Un groupe terroriste menace des centres commerciaux en Amérique du Nord, des journalistes sont décapités par le groupe État islamique, des caricaturistes sont assassinés, la Russie poursuit son entreprise de déstabilisation de l'Ukraine, la Chine attise les tensions avec ses voisins.

Il n'en faut pas plus pour que médias, experts et politiciens affirment sans nuances que le monde n'a jamais été aussi dangereux. Vraiment ?

Cela fait plus de 40 ans que j'observe les affaires du monde et je constate que l'industrie de la peur est une des plus florissantes. Les gouvernements en mal de faire passer une décision, les groupes de pression désireux d'imposer leurs idées, les ONG soucieuses d'attirer l'attention sur une affaire n'hésitent jamais à accentuer le négatif afin de convaincre l'opinion publique de la justesse de leur cause et de l'urgence d'agir.

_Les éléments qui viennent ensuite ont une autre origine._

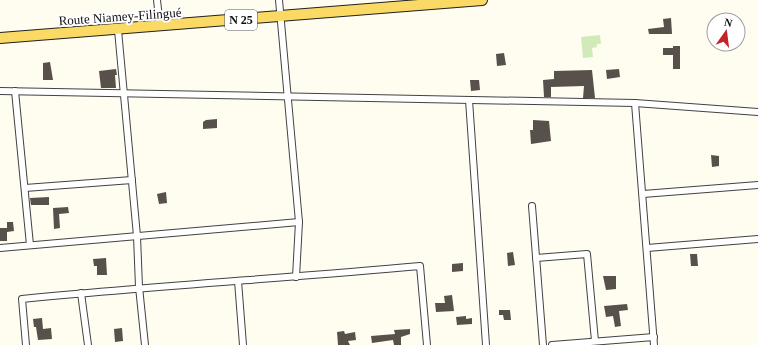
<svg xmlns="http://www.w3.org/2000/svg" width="758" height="345" font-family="Georgia,serif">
	<rect width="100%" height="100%" fill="#fffcf0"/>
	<polygon fill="#d1eab9" points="600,35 601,44 597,44 597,47 592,48 593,57 583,58 581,37"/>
	<g fill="#58504b">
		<polygon points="671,18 672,34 649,34 648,29 664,27 663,19"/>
		<polygon points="673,46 680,46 680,69 673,69 673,55 663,55 663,48 673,48"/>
		<polygon points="504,53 506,65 497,66 496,54"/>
		<polygon points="50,62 53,80 43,80 43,63"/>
		<polygon points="116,69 117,75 115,75 116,88 101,88 99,71"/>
		<polygon points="619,69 620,77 607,79 606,70"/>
		<polygon points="592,70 595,98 583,98 584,86 551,87 551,97 544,97 543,80 554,79 554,71"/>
		<polygon points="470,80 479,80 480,90 471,91"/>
		<polygon points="217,119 217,128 203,129 203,122 206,120"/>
		<polygon points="533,120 549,121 551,141 531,144 530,130 533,130"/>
		<polygon points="711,155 719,156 719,166 712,167"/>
		<polygon points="166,192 167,203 159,204 157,194"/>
		<polygon points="49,197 49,205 31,205 30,198"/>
		<polygon points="68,207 69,213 59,214 60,228 54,229 53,208"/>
		<polygon points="7,222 13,222 14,231 7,232 7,241 0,241 0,228 7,228"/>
		<polygon points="513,252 515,265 508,266 507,253"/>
		<polygon points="690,254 697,254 698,266 691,266"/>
		<polygon points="106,258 107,275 97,275 97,266 94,266 93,259"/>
		<polygon points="463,263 463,271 452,272 452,264"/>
		<polygon points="603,276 616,276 616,289 606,290"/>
		<polygon points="452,295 454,311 436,312 435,303 445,303 444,296"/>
		<polygon points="627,304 628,310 619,311 621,326 615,327 613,316 606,317 604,306"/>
		<polygon points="499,310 510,310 511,320 504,320 503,315 499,315"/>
		<polygon points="466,316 466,319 472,318 472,324 457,325 456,317"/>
		<polygon points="42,318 43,329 51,328 52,339 38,340 36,327 34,327 33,319"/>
		<polygon points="122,328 123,341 115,342 114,329"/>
		<polygon points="410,329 410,334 401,337 401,345 394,345 393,340 372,343 371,336 395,334 394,330"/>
		<polygon points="344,331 345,334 355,332 356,340 348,341 350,345 338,345 337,332"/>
	</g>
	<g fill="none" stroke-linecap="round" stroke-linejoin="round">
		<g stroke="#424242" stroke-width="8">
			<g id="street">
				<polyline points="157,0 160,27"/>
				<polyline points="279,0 299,222 296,277"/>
				<polyline points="118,30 137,236 139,287 145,345"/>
				<polyline points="0,91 635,103 758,112"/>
				<polyline points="15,91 30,245"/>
				<polyline points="469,100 486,345"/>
				<polyline points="635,103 654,345"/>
				<polyline points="25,188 132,180"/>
				<polyline points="643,194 758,185"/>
				<polyline points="532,206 543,345"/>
				<polyline points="0,248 299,222"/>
				<polyline points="647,248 758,239"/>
				<polyline points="536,258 587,254 595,341"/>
				<polyline points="238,281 243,345"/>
				<polyline points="81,293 88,345"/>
				<path d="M26,345L22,299C154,286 287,278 420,266L427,345"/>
				<polyline points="552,345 654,337"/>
			</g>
		</g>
		<g stroke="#202020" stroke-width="12">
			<polyline id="primary" points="0,38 482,0"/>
		</g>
		<use href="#street" stroke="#fff" stroke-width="6"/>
		<use href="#primary" stroke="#fad965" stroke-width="10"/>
	</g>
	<g text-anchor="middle" stroke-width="4" stroke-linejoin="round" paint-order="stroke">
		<rect fill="#fff" stroke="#575757" stroke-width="1" x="225" y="10" width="32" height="20" rx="3"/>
		<g font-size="12" font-weight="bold" fill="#0f0f0f">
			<text x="241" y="24">N 25</text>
		</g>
		<g font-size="13" fill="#0f0f0f" stroke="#fff">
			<text transform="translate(120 16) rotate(-4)" y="5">Route Niamey-Filingué</text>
		</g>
	</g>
	<g transform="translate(726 32) rotate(14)"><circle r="19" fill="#ffffff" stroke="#9f9f9f"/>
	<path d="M0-3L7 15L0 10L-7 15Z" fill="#c22428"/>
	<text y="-6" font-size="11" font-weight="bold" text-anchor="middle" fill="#0f0f0f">N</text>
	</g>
</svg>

Aujourd'hui, les discours sur les menaces à la sécurité - terrorisme, prolifération nucléaire, insurrections, cyberattaques, agressivité des grandes puissances, changements climatiques - dominent l'espace public et pas toujours avec intelligence et modération.

Ainsi, en 2012, le chef d'état-major interarmées des États-Unis, le général Martin Dempsey, affirmait vivre « à l'époque la plus dangereuse de sa vie ». Le sénateur républicain John McCain en rajoutait en expliquant que le monde « est plus dangereux que ce que je n'ai jamais vu. »

Plus près de chez nous, la semaine dernière, la Conférence des associations de la défense (CAD) tenait à Ottawa son assemblée annuelle sur le thème « Un environnement de sécurité complexe et dangereux ». Le lobby promilitaire a manqué d'originalité dans le titre de la thématique, mais le but de l'opération n'était pas de faire dans la nuance. L'objectif était d'impressionner la brochette de ministres présents par la description des « menaces » qui nous guettent.

Des époques bien plus dangereuses

L'environnement de sécurité est sans doute plus complexe - comme celui de l'éducation, de la santé, de la science, etc., mais si Dempsey, McCain et les membres du CAD avaient un peu de perspective historique, ils trouveraient certainement que les années 60 et 70 ont été, avec des ennemis comme l'URSS et la Chine, bien plus dangereuses que notre début de XXIe siècle. C'est du moins ce que démontrent, dans un nouvel ouvrage, 15 chercheurs américains rassemblés autour des politologues John Mueller et Christopher Preble. Aucun d'entre eux n'était conférencier à l'assemblée annuelle du CAD, et pour cause.

Dans ce livre, A Dangerous World ?, les auteurs analysent les discours dominants sur différentes « menaces » à la sécurité américaine et mondiale et décrivent leur réalité concrète. La plupart des auteurs « soutiennent que - du point de vue de la sécurité nationale des États-Unis - le monde est un endroit sûr qui le devient de plus en plus et que les Américains jouissent d'une sécurité que la plupart de nos ancêtres nous envieraient », écrivent en introduction Mueller et Preble.

La prolifération nucléaire est une des « menaces » aux yeux de nos marchands de peur. Il y a deux acteurs susceptibles de s'engager dans l'acquisition d'armes nucléaires : les États et les groupes non étatiques. Or, la dangerosité que cela advienne rapidement et massivement chez les uns comme chez les autres a toujours été largement exagérée depuis le début de l'ère atomique.

En fait, aujourd'hui, le nombre d'États nucléaires est limité à neuf et aucun groupe, terroriste ou autre, n'a réussi à acquérir une bombe atomique, encore moins à la fabriquer. « Des décennies de prédictions alarmistes à propos de prolifération en chaîne, en cascades, en vagues, d'effet domino, d'avalanches, d'épidémies et de points de non-retour étaient toutes erronées », écrivent les auteurs.

Est-ce pour autant une raison de ne pas s'inquiéter ? Non, bien entendu, mais encore faut-il « bien saisir la menace » et savoir la mettre en perspective. Ce livre nous y invite avec calme et intelligence.